Hidup Harus Dimaknai...

"He tookupon himself, literally and historically, the force and weight of the evil systems of the world, that reveal their evil nature by crushing human beings, human freedom,human love. It is not merely a theological or spiritual truth that Jesus bore the sin of the world: on the first Good Friday, it was politically and historically true. That is why it changed the world" Tom Wright

Jumat, 25 September 2009

Penguburan Yang Ditolak Itu!

Jenazah pelaku teroris di hadang masuk ke lokasi penguburan. Ironis, merasa di sambut di langit, namun jasadnya di tolak di bumi. Namun bagaimanapun, mereka adalah manusia. Dan harus dihargai sebagai manusia, meski mereka telah gagal menghargai sebagian manusia lainnya. Yang harus ditolak adalah kebencian dan prasangka yang telah menutup mata mereka. Kebencian dan prasangka yang mungkin benihnya ada dalam hati dan pikiran yang sebagian kita miliki juga.

Mengikuti perjalanan mereka, keluarga mereka, dan latar belakang mereka sungguh membuat saya tertegun. Mereka 'just ordinary common people' seperti anda dan saya. Hanya dalam prosesnya mereka membiarkan sebuah keyakinan, ideologi dan indoktrinasi menjadi kabut yang menutupi akal sehat mereka untuk melihat sesuatu yang mungkin begitu kasat mata bagi kebanyakan orang. Mungkin mereka merasa mereka melihat sesuatu lebih jelas dari kebanyakan kita. Mereka merasa lebih jernih melihat kejahatan, penistaan dan ketidakdilan yang dialami oleh sesuatu yang dipandang mewakili keilahian. Dalam proses waktu mereka mengijinkan keyakinan ini mengkristal sampai menjadi sesuatu yang menutupi nurani dan membenarkan kekejaman kasatmata seperti pemboman dari banyak orang yang tidak berdosa. Termasuk orang-orang kecil dan pinggiran yang secara kebetulan melintasi medan pertempuran yang mereka ciptakan.

Tetapi ketika akhirnya semua berakhir, apa yang tersisa? Kenyataan bahwa kita semua hanyalah manusia. Mereka, anda dan saya. Kita semua rapuh dan lemah. Apakah bom ataupun peluru nan kecil yang menembus daging dan darah ini, maka kita harus menyerahkan kemanusiaan kita, dan menghembuskan nafas yang dititipkan Tuhan kepada kita. Tidak ada lagi keperkasaan itu, tidak ada lagi kehebatan itu, tidak ada lagi kesombongan itu, dan tidak ada lagi semua kesalahan itu. Yang tertinggal adalah sebuah jasad yang meyimpan kenangan dan sejarah dari seorang anak manusia.

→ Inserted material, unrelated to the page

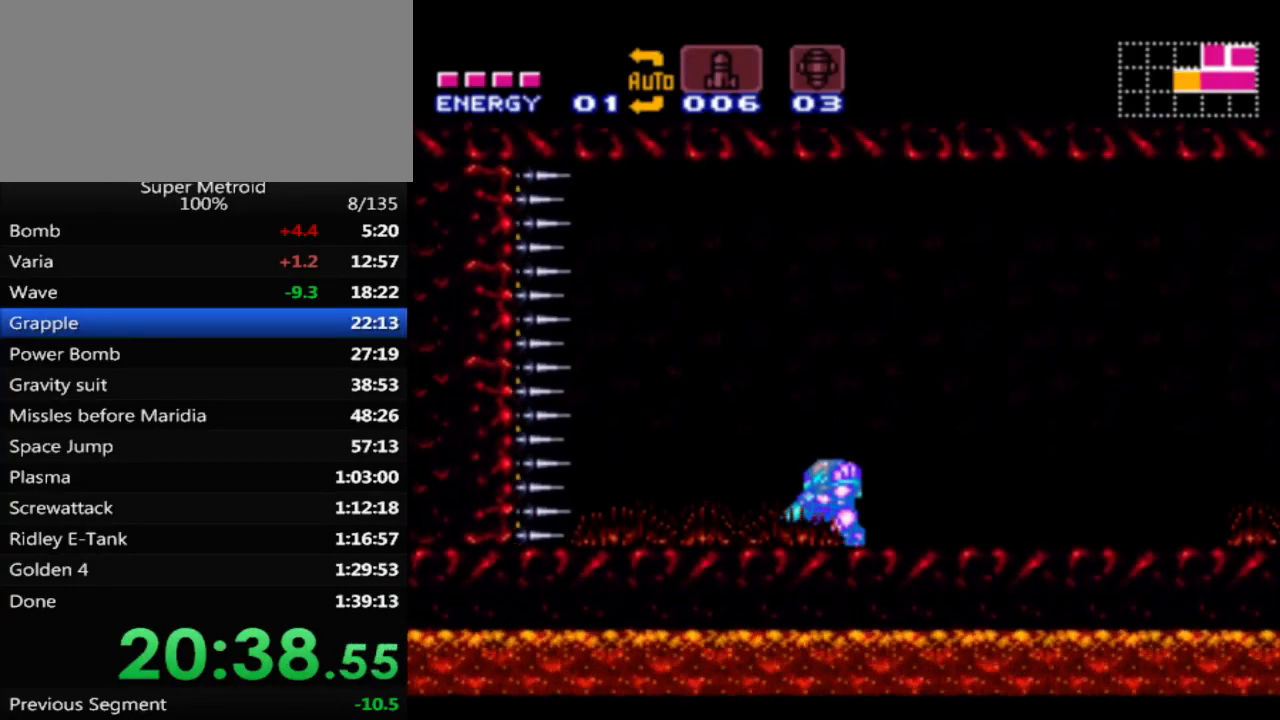
{"buttons": ["L1"], "events": []}
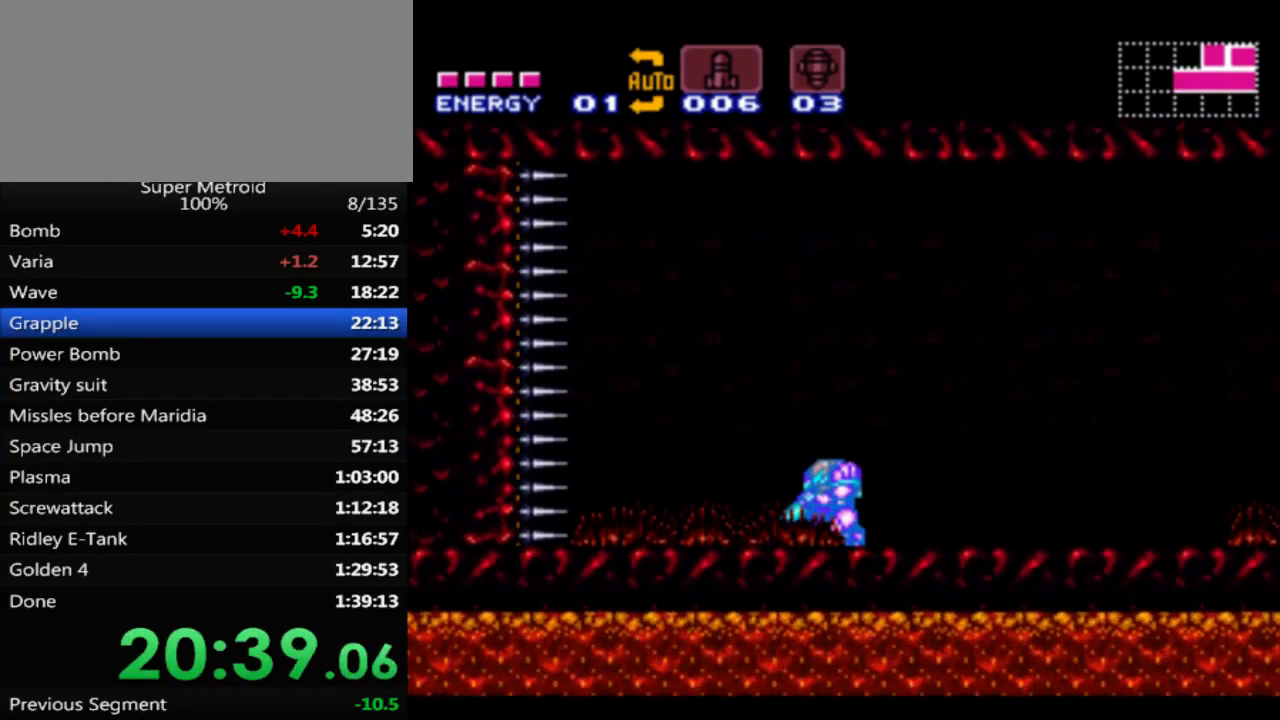
{"buttons": ["L1"], "events": []}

Ketika itu terjadi, maka mereka yang ditinggalkanlah yang akan menyentuh dan mengalami segala kenangan dan sejarah itu. Karena itulah menolak jasad itu adalah sebuah penolakan akan kemanusiaan, dari mereka dan dari mereka yang mesih menyimpan sebuah kenangan dan sejarah terhadap tubuh-tubuh tak bernyawa tersebut. Mungkin saat ini kita sebaiknya berdiam dalam kepedihan yang dalam, mengenang betapa kalau kita membiarkan kebencian yang jahat bertumbuh dalam diri kita, maka kekerasan yang ingin kita tentang akan tumbuh dan menarik kita dalam lobang hitam kejahatan dan kebencian yang tidak berdasar. 

Kita harus mengijinkan mayat itu dikebumikan dengan keheningan, dari koran dan media, sembari meratapi kemanusiaan yang telah terjerumus sedemikian jauh. Sementara itu terjadi kita panjatkan doa, kiranya kita tidak akan terjerumus ke dalam kebencian yang sama dengan mereka.

Rabu, 23 September 2009

A Distressing Silent of SBY

Saya tidak tahu bagaimana pandangan dari banyak orang. Tapi kok rasanya Pak SBY cenderung membisu dalam persoalan KPK. Artinya ada momen di mana Pak SBy cukup vokal. Misalnya waktu nama baiknya diserang, yaitu isu dia telah menikah sebelum dengan bu Ani, isu kritik soal kebijakannya oleh capres lain, isu terorisme dan isu lainnya. Tapi dalam masalah KPK kelihatannya begitu sunyi senyap.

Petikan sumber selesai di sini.